As one of my early CF instructors said, "Treat every case as if it will end up in court."
That's what they say, and that's what I have been instructed to do from a training perspective.
In practice, that doesn't happen all the time in many corporations, because the legal counsels driving the investigations do not have in mind to go to litigation.
You are giving the impression (and also glamorizing) that anyone can be an expert witness, when in fact not everyone is cut to be one. Some people will not have the behavioral skills and the training to be one, and they shouldn't.
Well what about this scenario
You find something that is illegal on a suspect computer in a corporate environment (child exploitation, counterfeit, etc.).
Now your part of an investigation that your actions can be called for testimony. Would you want to perform an action that could affect evidence?
You never know what your examination will reveal and you cannot assume that that it will not go down a path where you might be asked to testify to your findings. However slim the chances are - there is still a chance.
You are giving the impression (and also glamorizing) that anyone can be an expert witness, when in fact not everyone is cut to be one. Some people will not have the behavioral skills and the training to be one, and they shouldn't.
I disagree, not every "expert" is going to be at the same skill level, that does not mean a less skilled examiner will not be called to testify or considered an expert witness in the particular case where they are testifying. If an examiner works in a corporate environment, that is hardly an excuse to not be prepared to have your case end up in court.
There is really no glamor in being an expert witness.
Absolutely. When I am preparing client counsel for deposition of the opposing "expert" one of the first questions I have them ask is "How many examinations of [describe] have you performed in the past?"
That is, usually, followed by a request for production of reports or testimony where the results of such examinations have been accepted by the courts.
There is a first time for everything. But the first time that you perform an examination should, hopefully, not be the first time that you testify as to your expertise.
Let's not forget that many forensic examiners are not expert witnesses or are not working in law enforcement. There is also corporate environment where we shouldn't expect very capable examiners to be expert witnesses.
The objective of a forensic examination in a corporate environment and in law enforcement are different.

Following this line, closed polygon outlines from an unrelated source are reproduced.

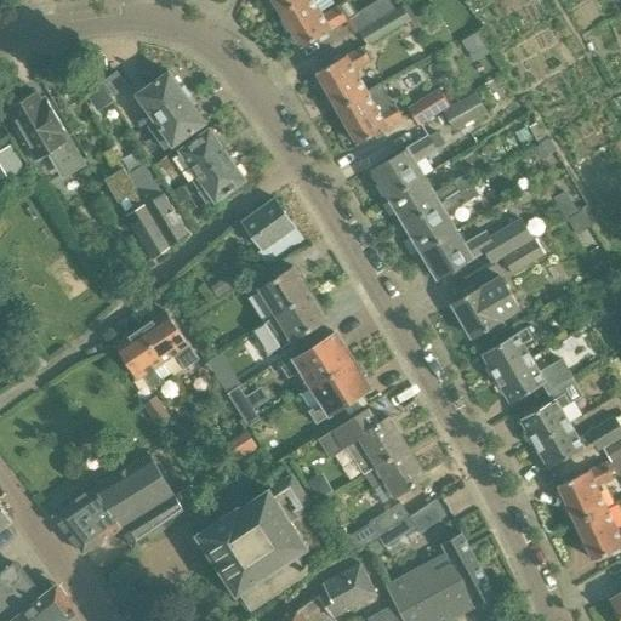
[(272,0),(279,12),(298,0),(272,0)]
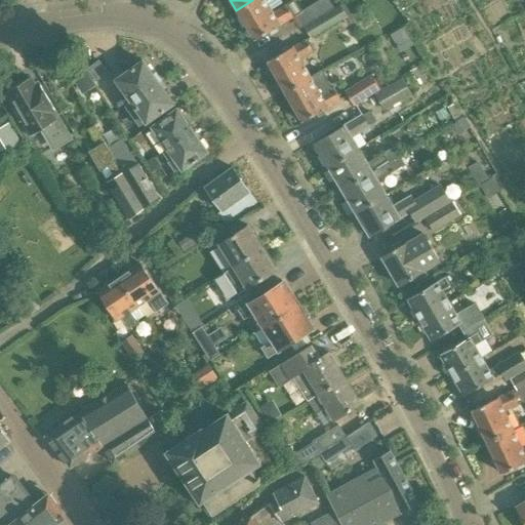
[(264,0),(252,0),(236,10),(255,40),(292,16),(285,4),(272,12),(264,0)]
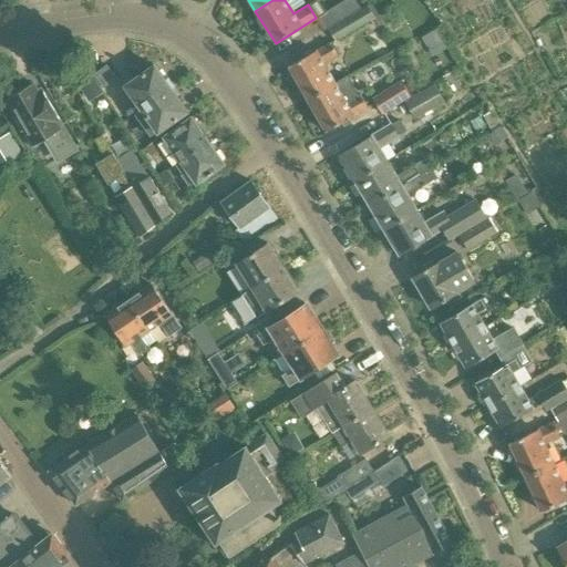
[(325,28),(363,3),(361,0),(339,0),(316,14),(322,28),(325,27),(325,28)]
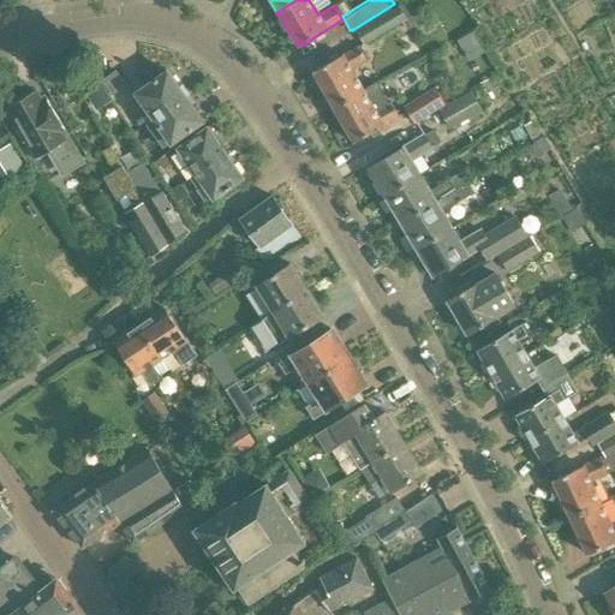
[(404,19),(394,4),(352,30),(362,45),(404,19)]
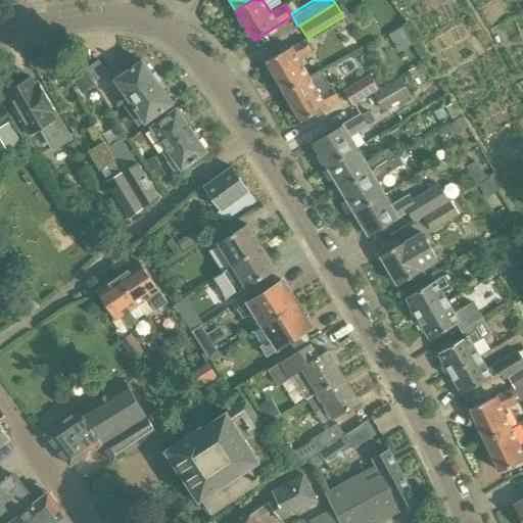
[(400,27),(387,35),(390,39),(391,38),(399,51),(412,44),(400,27)]
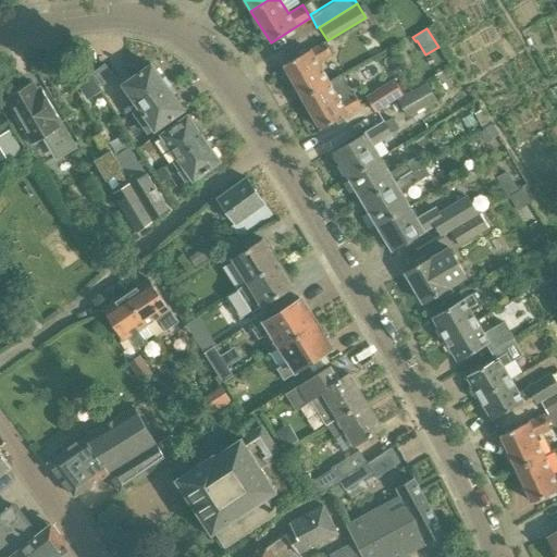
[(324,41),(309,50),(309,49),(295,57),(282,64),(301,97),(327,82),(317,63),(332,54),(324,41)]
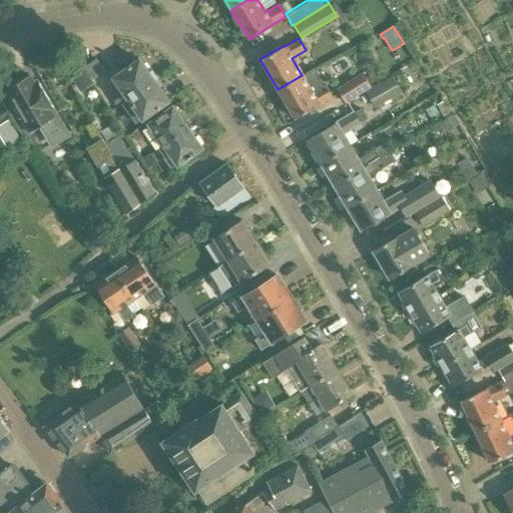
[(128,100),(154,81),(139,59),(112,78),(128,100)]
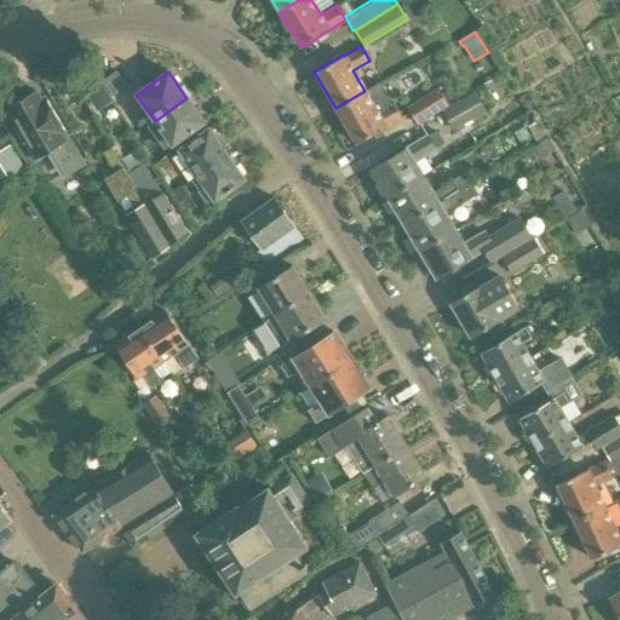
[(96,74),(95,73),(92,74),(80,82),(96,108),(112,98),(96,74)]
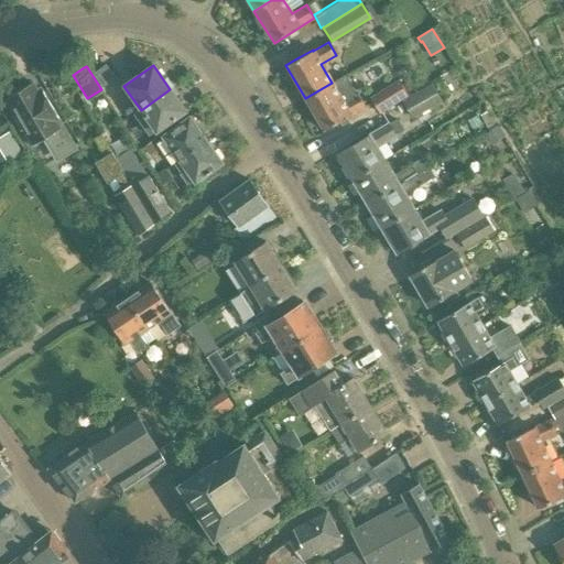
[(95,75),(104,88),(116,78),(107,66),(95,75)]
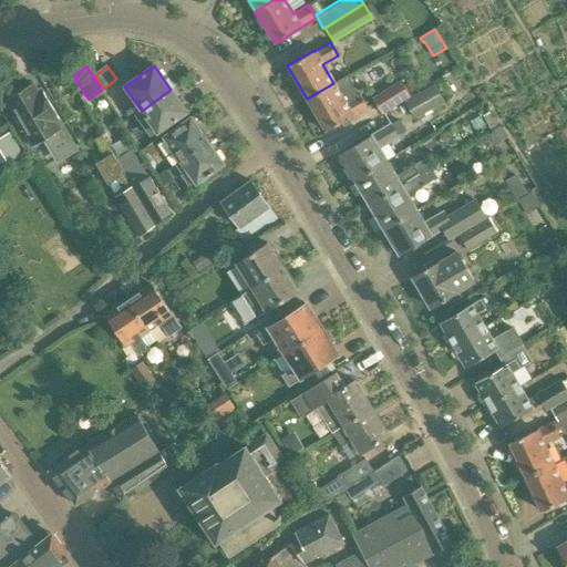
[(68,76),(57,81),(61,90),(72,85),(68,76)]
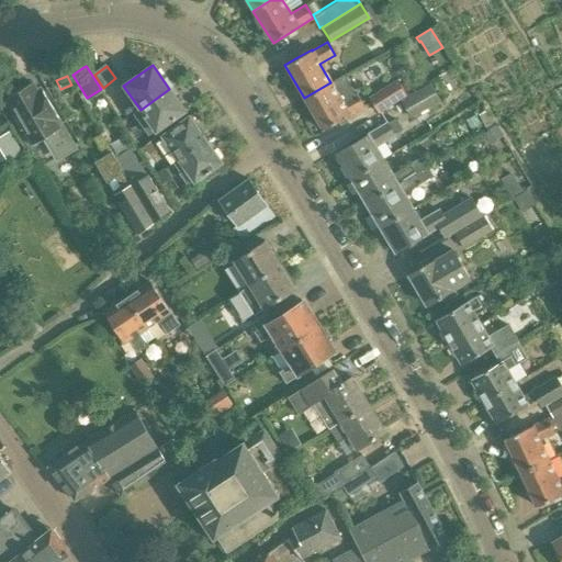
[(330,82),(304,98),(323,131),(363,107),(356,93),(353,96),(343,76),(330,82)]
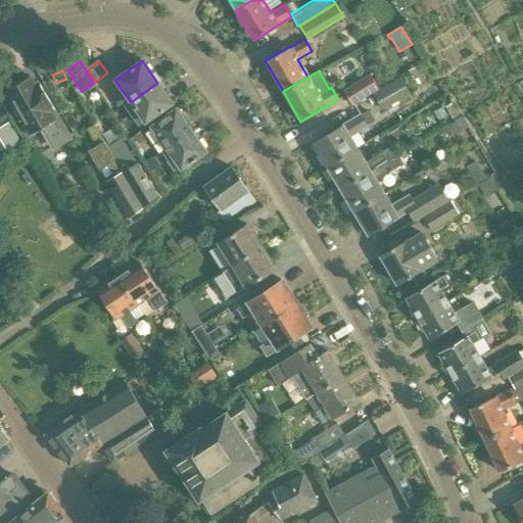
[(344,96),(349,105),(377,88),(367,74),(340,91),(344,96)]
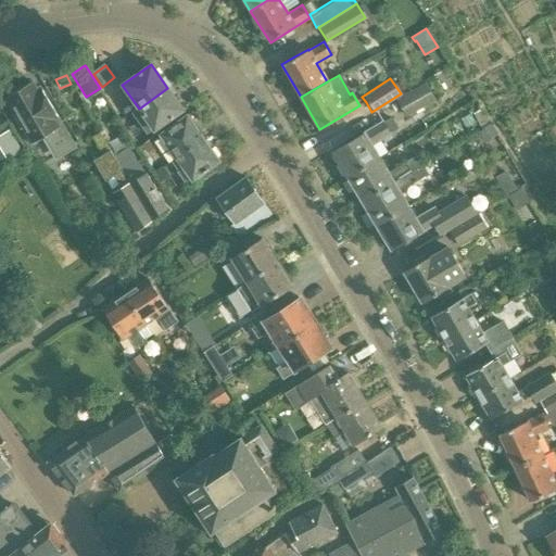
[(424,81),(394,99),(404,117),(434,100),(424,81)]
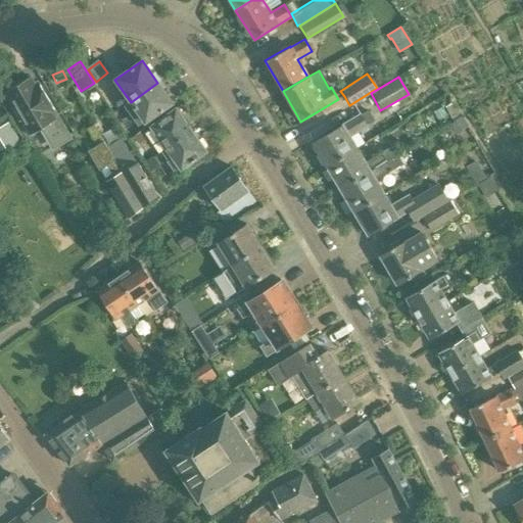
[(69,136),(59,117),(38,83),(34,85),(30,78),(25,81),(19,79),(12,83),(10,88),(6,91),(15,105),(11,107),(19,122),(20,121),(30,135),(42,128),(53,146),(69,136)]
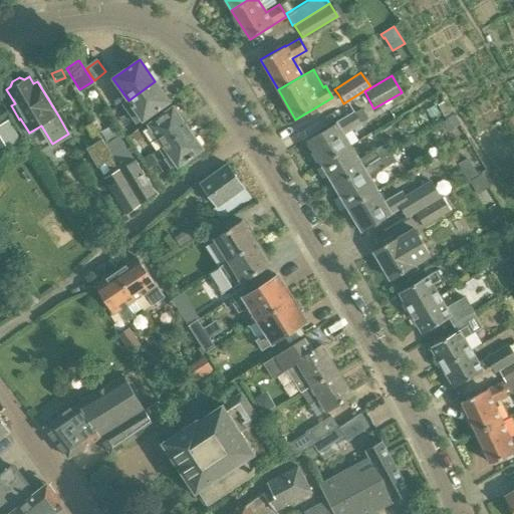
[(129,100),(121,104),(136,123),(142,118),(143,120),(169,101),(155,81),(129,100)]
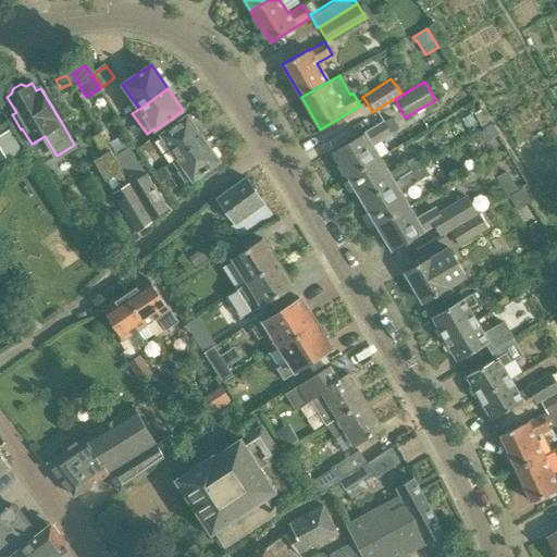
[(177,160),(205,140),(186,115),(160,134),(177,160)]
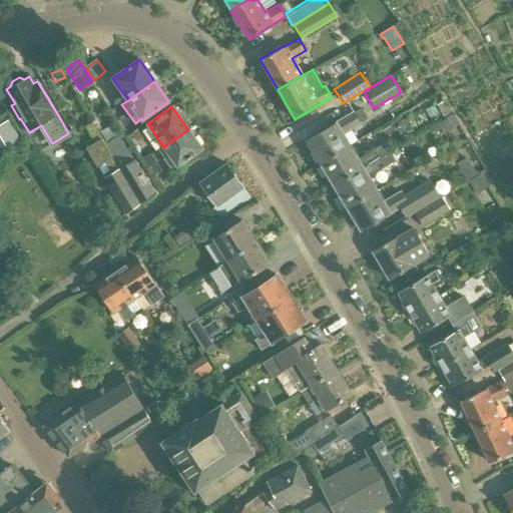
[(360,109),(353,113),(360,123),(366,119),(360,109)]
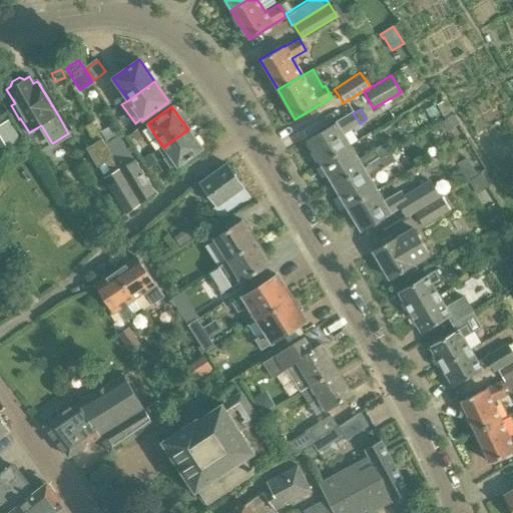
[(353,113),(336,123),(336,122),(307,140),(321,164),(350,146),(343,133),(360,123),(353,113)]
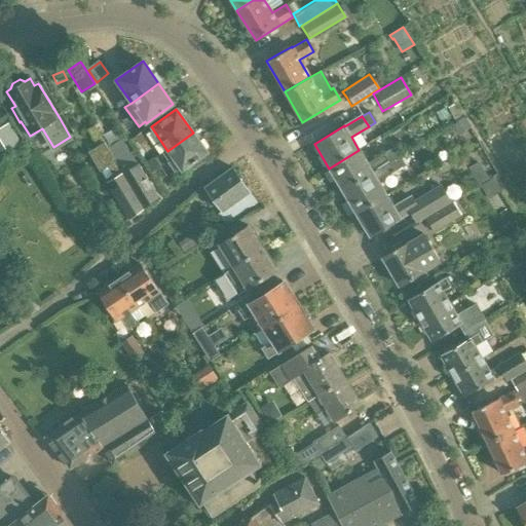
[(471,128),(463,117),(450,126),(457,137),(471,128)]
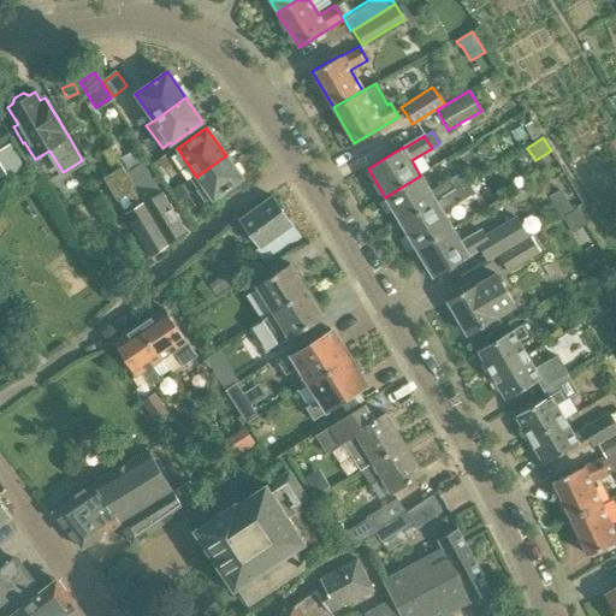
[(11,142),(0,148),(0,173),(3,178),(24,165),(11,142)]
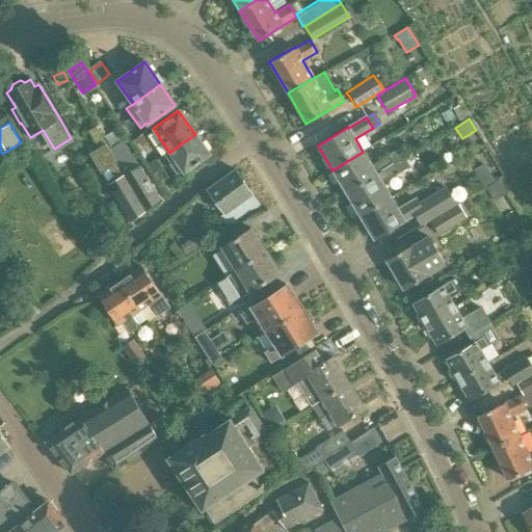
[(94,124),(85,128),(92,139),(100,135),(94,124)]
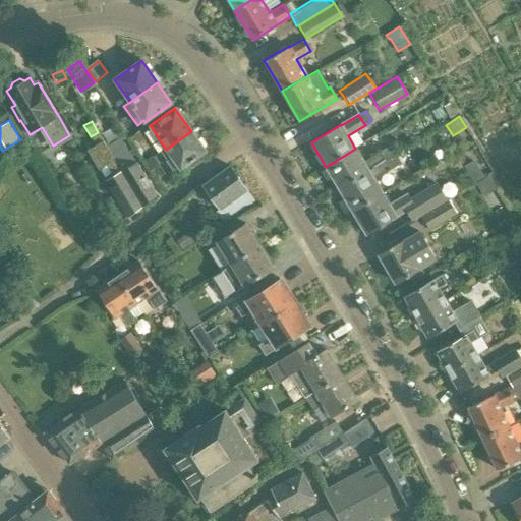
[(206,152),(191,131),(166,150),(180,170),(206,152)]
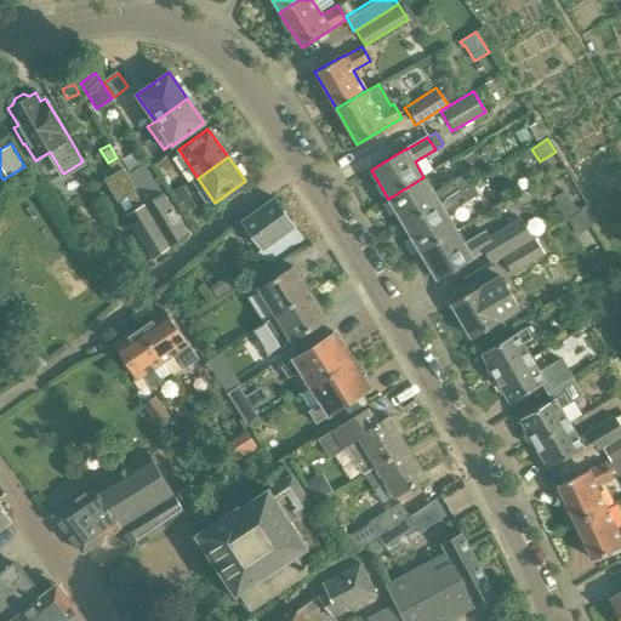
[(126,175),(121,165),(112,171),(135,210),(126,216),(152,258),(169,246),(129,174),(126,175)]
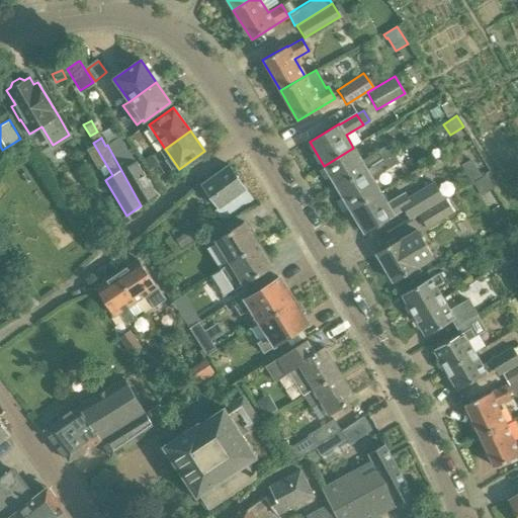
[(107,145),(141,205),(156,194),(136,162),(135,163),(119,138),(107,145)]
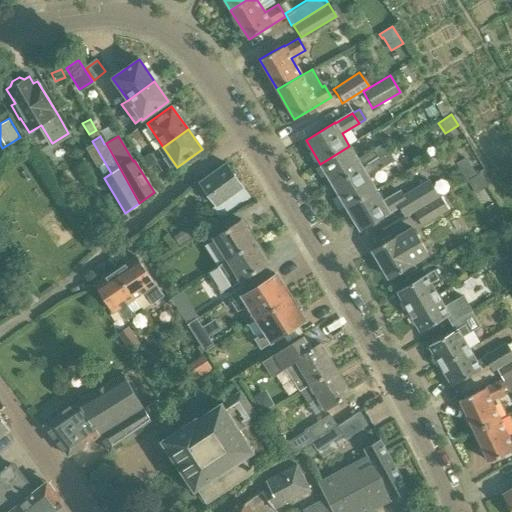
[(357,159),(349,146),(320,164),(333,185),(388,152),(384,145),(375,150),(374,149),(357,159)]
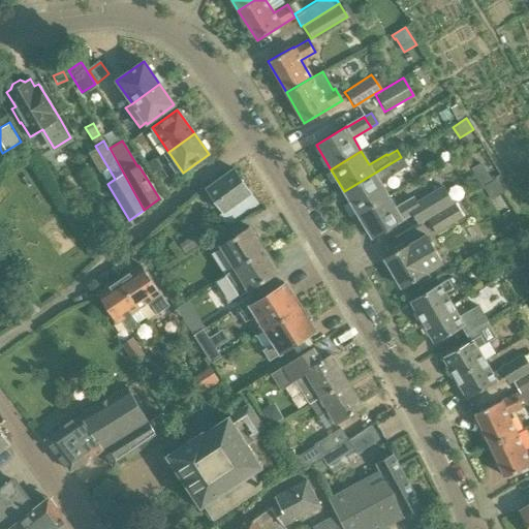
[(401,157),(344,191),(358,213),(387,195),(379,182),(406,165),(401,157)]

That rather misses my point. I do not think that anyone, whether in corporate practice or in preparation to be an expert witness, should attempt an examination that they have never, before, performed, in a real world setting.
Would you want to be the first person that your surgeon did a kidney transplant on?
My point is simple. If you are dealing with what is likely to be evidence, you should be sure that you know how it behaves in a forensic setting.
For example, cellphones are particularly problematic both because they differ in terms of their functionality and in terms of what techniques are available to recover evidence from them. If I had never, before, worked with a specific device, I would certainly want to practice with a non-evidentiary copy before I attempted to be an "expert" on the particulars of that device.
Clearly, there are principles that apply to all digital evidence. But there are also issues which are unique to specific kinds of digital evidence. Lack of knowledge of these issues can call into question the expertise of the examiner.
That rather misses my point. I do not think that anyone, whether in corporate practice or in preparation to be an expert witness, should attempt an examination that they have never, before, performed, in a real world setting.
It's the chicken and the egg.
Did you perhaps mean to say that an examiner should try out the technique in a training scenario or testing environment before unleashing it in the real world? There's always going to be a first time for everything, but I agree, you should test and validate your methodology before applying it to produce final results in a case.